#### Excerpted data ####

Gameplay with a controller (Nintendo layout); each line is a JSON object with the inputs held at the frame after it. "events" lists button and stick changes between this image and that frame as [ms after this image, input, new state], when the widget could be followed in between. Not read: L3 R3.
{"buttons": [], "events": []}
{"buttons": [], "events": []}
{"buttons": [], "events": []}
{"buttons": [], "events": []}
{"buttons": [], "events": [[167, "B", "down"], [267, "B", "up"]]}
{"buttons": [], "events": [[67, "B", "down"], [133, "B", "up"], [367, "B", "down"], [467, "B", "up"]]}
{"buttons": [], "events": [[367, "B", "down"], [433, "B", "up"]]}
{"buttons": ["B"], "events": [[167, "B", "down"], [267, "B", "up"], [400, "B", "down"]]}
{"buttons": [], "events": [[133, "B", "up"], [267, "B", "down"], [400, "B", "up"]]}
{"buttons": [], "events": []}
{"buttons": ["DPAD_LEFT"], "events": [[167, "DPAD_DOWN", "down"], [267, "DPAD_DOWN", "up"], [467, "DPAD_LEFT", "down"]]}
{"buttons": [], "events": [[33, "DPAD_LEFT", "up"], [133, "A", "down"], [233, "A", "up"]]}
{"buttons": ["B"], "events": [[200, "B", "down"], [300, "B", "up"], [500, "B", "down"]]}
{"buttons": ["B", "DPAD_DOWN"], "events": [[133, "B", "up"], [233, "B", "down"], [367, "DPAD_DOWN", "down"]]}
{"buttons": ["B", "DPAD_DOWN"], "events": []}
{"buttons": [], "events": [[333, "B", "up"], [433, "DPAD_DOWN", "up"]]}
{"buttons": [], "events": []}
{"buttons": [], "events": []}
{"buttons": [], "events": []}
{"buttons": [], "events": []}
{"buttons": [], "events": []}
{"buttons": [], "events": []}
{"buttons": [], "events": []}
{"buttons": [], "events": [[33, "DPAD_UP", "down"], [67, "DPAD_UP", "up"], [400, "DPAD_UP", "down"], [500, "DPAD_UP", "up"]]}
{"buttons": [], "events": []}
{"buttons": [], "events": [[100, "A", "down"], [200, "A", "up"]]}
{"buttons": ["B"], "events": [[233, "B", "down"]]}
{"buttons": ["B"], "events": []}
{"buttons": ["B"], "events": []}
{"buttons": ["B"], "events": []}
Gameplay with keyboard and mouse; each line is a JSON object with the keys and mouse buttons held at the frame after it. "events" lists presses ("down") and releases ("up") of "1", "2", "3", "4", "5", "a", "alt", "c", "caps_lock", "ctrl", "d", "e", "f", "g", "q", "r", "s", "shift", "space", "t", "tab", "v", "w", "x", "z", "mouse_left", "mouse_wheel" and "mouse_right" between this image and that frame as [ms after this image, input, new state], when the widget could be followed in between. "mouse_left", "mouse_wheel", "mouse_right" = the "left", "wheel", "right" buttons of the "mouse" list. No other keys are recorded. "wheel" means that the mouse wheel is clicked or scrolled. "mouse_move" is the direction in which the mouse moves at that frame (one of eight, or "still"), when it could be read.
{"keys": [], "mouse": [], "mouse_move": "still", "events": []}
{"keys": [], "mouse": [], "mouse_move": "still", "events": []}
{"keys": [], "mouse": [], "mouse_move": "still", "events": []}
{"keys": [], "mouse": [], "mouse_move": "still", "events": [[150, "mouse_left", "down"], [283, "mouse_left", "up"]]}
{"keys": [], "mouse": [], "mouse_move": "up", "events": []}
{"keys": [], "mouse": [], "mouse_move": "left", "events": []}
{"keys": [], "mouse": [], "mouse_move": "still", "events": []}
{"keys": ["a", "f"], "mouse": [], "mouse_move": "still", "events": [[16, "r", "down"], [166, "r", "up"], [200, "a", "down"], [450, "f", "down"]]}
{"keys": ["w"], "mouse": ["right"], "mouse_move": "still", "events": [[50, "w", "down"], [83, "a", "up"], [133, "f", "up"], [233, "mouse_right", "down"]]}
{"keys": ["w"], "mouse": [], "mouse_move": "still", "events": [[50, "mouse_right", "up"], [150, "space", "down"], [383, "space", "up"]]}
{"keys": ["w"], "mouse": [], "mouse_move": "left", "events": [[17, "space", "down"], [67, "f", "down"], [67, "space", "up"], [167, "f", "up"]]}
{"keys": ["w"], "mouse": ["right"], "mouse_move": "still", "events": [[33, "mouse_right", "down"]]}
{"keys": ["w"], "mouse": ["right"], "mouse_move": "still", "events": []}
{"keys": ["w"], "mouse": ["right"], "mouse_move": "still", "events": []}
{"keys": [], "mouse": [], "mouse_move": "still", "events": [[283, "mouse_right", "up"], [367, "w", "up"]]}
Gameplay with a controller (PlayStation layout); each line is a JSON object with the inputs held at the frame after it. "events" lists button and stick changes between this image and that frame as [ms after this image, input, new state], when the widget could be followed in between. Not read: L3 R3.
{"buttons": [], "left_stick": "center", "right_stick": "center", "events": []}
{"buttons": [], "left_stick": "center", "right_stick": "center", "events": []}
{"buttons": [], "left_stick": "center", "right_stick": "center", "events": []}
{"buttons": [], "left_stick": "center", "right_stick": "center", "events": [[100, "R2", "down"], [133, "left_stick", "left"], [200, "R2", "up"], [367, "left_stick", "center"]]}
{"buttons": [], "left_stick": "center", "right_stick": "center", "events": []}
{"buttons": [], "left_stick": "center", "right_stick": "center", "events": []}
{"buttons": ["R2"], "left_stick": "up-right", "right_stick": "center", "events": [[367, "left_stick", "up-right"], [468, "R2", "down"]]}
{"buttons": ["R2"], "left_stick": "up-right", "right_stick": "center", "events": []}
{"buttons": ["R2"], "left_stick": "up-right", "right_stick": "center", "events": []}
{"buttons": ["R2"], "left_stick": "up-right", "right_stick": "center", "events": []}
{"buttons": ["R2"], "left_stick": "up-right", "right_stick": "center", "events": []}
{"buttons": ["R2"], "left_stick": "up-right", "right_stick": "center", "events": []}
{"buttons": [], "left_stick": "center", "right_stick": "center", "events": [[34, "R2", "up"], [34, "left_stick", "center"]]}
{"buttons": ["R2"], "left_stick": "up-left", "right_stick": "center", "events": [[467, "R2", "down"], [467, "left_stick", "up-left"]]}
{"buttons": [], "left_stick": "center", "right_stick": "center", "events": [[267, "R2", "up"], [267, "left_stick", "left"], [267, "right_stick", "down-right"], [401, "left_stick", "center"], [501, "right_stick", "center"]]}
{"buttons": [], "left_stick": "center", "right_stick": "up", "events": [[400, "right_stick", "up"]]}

####

• **What to work on**: Your answer must be a single number: how many lines of the entries above contain the string "inputs".

• **Output below**: 2